Every line below that includes "วยให" counts toward the total. Report that total alone.

Data provided Block Start

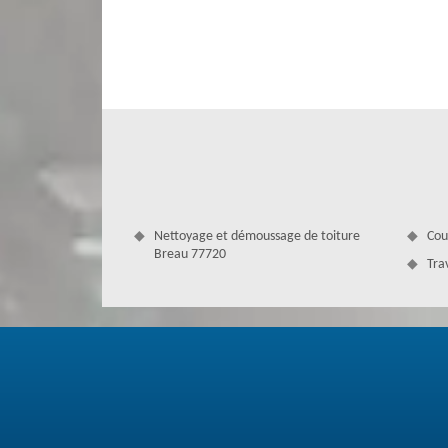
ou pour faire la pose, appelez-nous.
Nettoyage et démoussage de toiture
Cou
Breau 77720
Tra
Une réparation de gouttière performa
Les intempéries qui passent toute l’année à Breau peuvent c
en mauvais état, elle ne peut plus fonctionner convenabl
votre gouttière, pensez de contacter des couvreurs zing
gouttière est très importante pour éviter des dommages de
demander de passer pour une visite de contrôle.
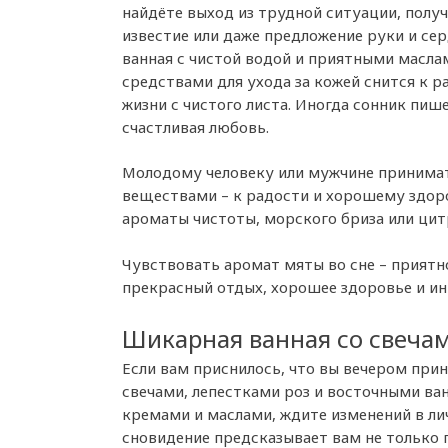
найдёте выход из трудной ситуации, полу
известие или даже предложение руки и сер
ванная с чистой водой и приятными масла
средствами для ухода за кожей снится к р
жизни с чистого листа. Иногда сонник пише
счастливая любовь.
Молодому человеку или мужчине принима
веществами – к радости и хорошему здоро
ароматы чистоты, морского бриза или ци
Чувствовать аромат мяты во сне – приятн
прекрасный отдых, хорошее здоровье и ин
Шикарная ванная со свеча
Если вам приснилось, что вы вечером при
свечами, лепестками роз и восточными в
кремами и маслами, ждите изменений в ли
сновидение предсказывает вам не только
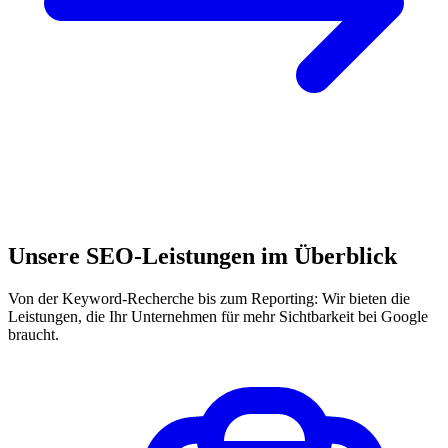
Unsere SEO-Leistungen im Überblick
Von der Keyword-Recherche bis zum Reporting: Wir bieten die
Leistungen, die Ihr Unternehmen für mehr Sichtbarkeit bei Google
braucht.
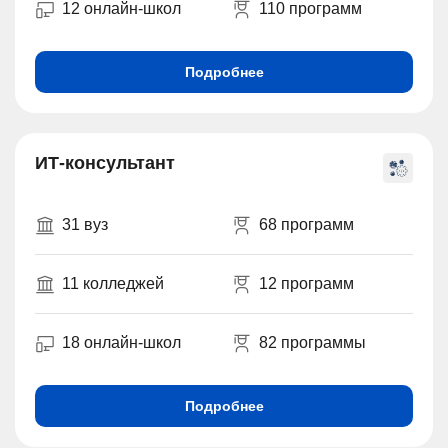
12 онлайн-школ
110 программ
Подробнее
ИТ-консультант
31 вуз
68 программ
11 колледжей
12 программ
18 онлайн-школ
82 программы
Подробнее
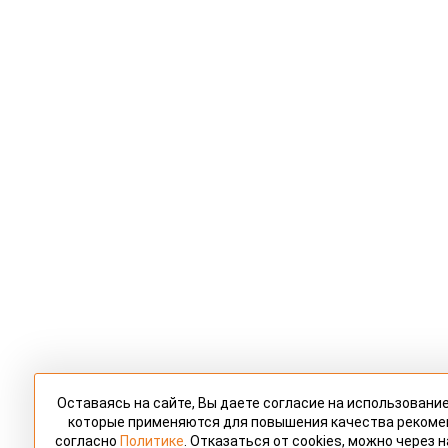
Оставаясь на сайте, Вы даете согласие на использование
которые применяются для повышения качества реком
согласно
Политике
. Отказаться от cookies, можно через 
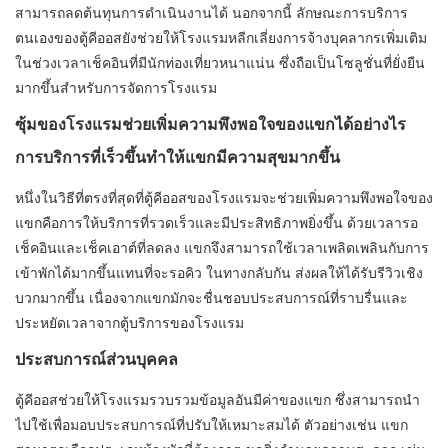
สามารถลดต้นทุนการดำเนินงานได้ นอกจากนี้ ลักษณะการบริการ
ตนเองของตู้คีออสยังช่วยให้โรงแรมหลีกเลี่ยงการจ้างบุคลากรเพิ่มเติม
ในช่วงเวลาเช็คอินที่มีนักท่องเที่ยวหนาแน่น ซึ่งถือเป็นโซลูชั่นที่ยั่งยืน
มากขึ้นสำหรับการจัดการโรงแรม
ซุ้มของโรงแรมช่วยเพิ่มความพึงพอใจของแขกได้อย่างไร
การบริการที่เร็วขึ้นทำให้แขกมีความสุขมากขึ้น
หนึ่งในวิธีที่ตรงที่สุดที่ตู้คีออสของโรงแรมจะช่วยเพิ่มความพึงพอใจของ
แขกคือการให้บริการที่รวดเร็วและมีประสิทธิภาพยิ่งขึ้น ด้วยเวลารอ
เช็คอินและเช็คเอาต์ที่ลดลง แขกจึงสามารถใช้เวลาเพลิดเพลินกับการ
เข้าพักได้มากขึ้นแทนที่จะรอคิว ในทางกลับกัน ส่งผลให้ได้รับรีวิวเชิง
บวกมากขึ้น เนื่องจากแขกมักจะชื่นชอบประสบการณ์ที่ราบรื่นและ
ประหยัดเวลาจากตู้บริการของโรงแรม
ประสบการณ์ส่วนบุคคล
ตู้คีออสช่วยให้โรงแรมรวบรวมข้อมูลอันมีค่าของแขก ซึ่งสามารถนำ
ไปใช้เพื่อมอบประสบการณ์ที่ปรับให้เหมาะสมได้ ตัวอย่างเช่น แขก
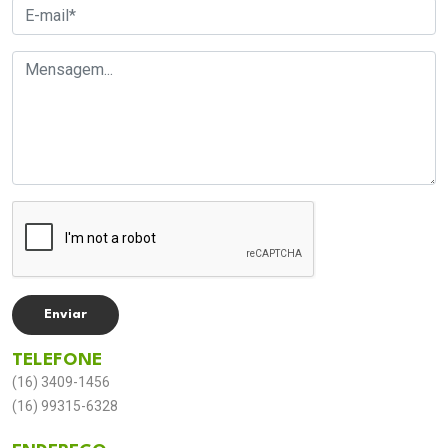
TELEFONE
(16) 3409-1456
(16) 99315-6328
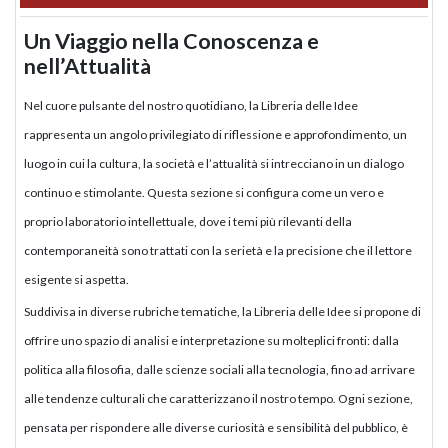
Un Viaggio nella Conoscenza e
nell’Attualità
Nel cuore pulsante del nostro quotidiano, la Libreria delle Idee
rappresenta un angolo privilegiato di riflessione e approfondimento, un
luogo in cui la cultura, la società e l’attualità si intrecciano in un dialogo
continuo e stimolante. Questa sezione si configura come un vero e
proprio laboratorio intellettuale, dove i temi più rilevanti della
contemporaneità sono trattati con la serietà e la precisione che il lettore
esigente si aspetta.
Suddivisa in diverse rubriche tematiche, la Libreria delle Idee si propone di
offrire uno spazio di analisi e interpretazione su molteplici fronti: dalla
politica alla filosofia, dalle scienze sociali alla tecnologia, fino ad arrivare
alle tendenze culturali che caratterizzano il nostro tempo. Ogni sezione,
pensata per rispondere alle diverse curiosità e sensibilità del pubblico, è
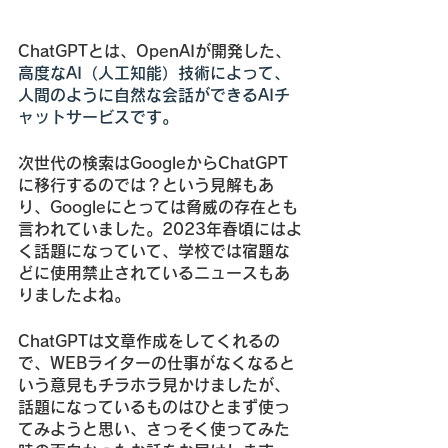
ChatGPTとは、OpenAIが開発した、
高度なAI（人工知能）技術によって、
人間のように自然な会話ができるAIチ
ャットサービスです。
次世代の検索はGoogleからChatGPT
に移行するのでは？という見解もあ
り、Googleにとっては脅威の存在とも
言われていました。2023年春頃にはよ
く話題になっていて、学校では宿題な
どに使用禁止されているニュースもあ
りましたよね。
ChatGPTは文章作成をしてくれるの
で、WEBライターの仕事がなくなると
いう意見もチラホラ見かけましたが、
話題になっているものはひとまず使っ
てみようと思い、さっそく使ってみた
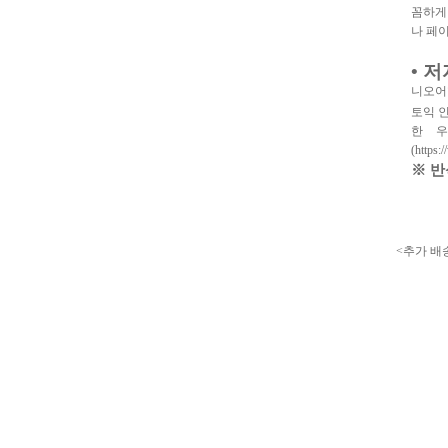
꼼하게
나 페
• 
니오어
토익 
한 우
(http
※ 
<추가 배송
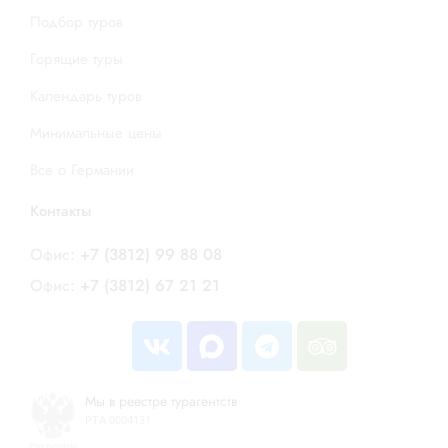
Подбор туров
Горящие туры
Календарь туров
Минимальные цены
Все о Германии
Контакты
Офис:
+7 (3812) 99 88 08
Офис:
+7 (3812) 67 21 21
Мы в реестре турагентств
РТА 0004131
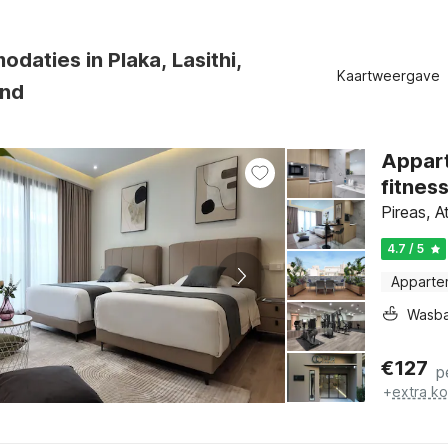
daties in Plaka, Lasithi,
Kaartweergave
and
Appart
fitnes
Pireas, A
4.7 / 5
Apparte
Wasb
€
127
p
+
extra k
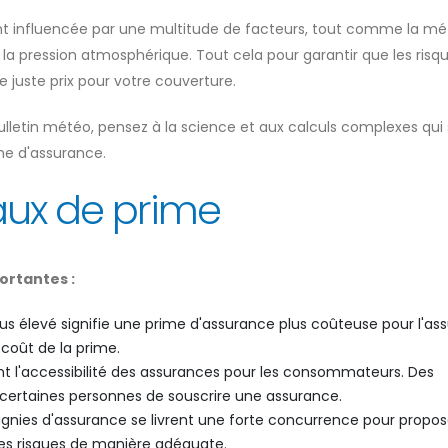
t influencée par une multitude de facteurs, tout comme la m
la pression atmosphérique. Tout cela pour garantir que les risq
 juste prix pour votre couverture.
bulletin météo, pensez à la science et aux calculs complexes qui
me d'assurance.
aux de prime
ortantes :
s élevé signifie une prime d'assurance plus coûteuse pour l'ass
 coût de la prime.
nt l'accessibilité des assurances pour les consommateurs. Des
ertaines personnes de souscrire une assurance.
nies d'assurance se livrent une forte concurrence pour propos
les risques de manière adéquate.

Data provided Block End
Data provided Block Start

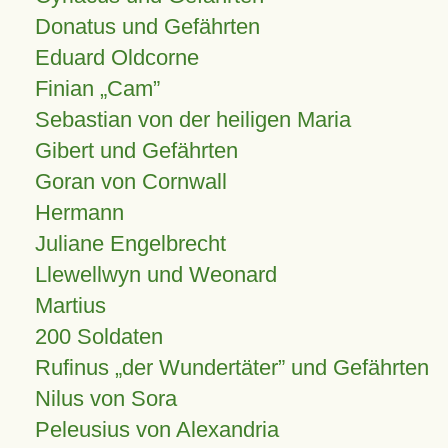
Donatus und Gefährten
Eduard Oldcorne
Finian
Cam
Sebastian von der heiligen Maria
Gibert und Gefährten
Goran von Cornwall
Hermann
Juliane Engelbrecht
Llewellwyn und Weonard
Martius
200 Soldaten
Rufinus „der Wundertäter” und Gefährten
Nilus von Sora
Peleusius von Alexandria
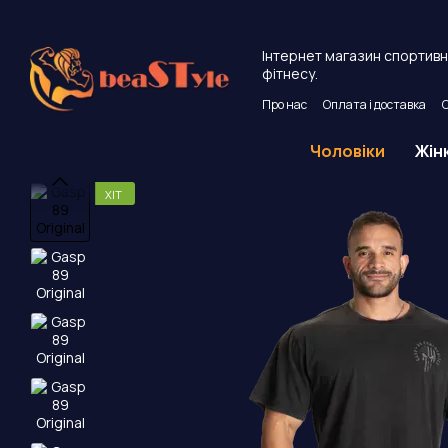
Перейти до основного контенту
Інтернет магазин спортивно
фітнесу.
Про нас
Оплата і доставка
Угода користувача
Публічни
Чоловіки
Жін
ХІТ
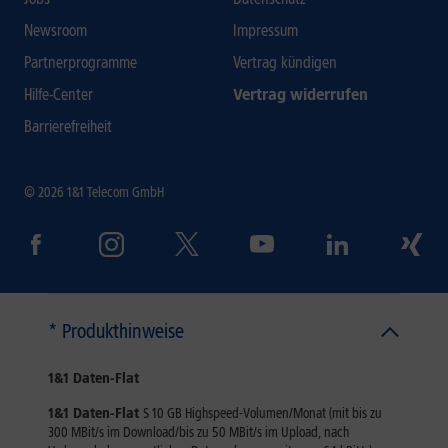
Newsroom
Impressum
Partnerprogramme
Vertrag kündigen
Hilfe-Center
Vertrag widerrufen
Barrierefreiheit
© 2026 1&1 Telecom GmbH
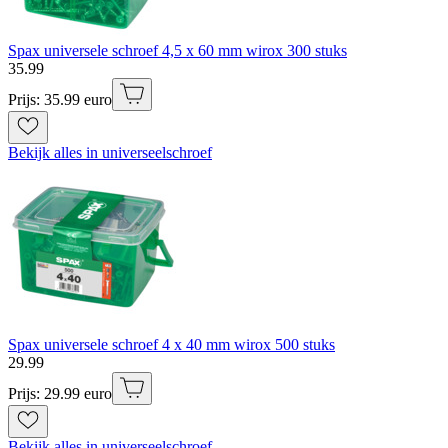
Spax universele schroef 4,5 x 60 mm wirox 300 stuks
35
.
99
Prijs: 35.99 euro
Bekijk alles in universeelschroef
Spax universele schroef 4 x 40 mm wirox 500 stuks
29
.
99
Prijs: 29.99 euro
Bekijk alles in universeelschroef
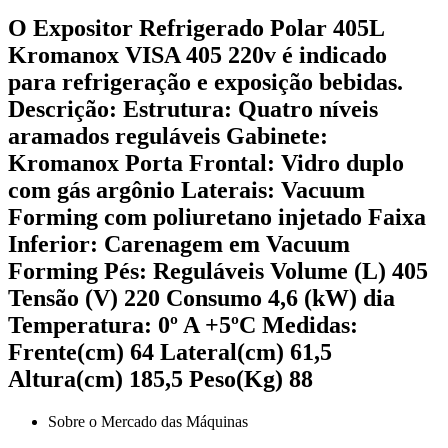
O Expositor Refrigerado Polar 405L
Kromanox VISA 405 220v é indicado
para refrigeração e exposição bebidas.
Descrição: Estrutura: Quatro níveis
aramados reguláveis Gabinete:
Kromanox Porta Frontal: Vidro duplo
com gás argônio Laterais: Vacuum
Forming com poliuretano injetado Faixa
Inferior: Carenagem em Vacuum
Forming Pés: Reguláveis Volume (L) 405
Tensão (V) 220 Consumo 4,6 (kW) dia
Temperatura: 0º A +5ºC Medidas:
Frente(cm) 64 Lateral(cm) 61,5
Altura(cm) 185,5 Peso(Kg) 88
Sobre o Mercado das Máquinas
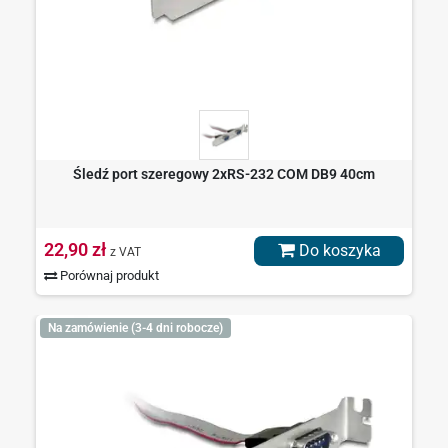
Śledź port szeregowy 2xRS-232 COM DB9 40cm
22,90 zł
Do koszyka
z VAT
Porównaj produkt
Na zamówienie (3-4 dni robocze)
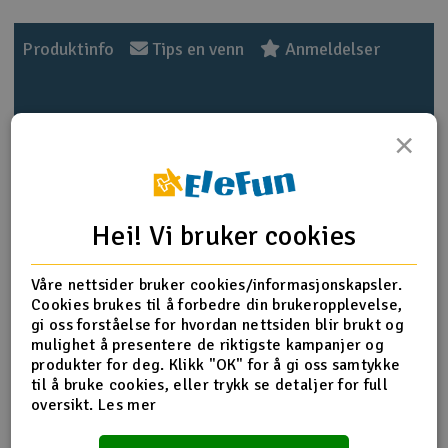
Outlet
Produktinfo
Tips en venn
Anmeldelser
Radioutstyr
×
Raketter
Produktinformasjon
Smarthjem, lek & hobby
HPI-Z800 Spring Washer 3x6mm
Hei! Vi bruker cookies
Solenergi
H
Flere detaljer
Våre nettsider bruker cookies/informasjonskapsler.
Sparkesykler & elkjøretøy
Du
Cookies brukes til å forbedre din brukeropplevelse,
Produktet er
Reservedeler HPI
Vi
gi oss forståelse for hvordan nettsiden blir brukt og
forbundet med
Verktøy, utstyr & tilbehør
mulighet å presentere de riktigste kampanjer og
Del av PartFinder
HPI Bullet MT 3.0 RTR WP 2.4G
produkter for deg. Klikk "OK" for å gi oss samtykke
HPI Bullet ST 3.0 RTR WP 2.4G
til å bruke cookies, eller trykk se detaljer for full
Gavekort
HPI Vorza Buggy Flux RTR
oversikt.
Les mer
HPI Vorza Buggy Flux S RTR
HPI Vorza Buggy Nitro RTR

Data provided Block End

» **Output below**
2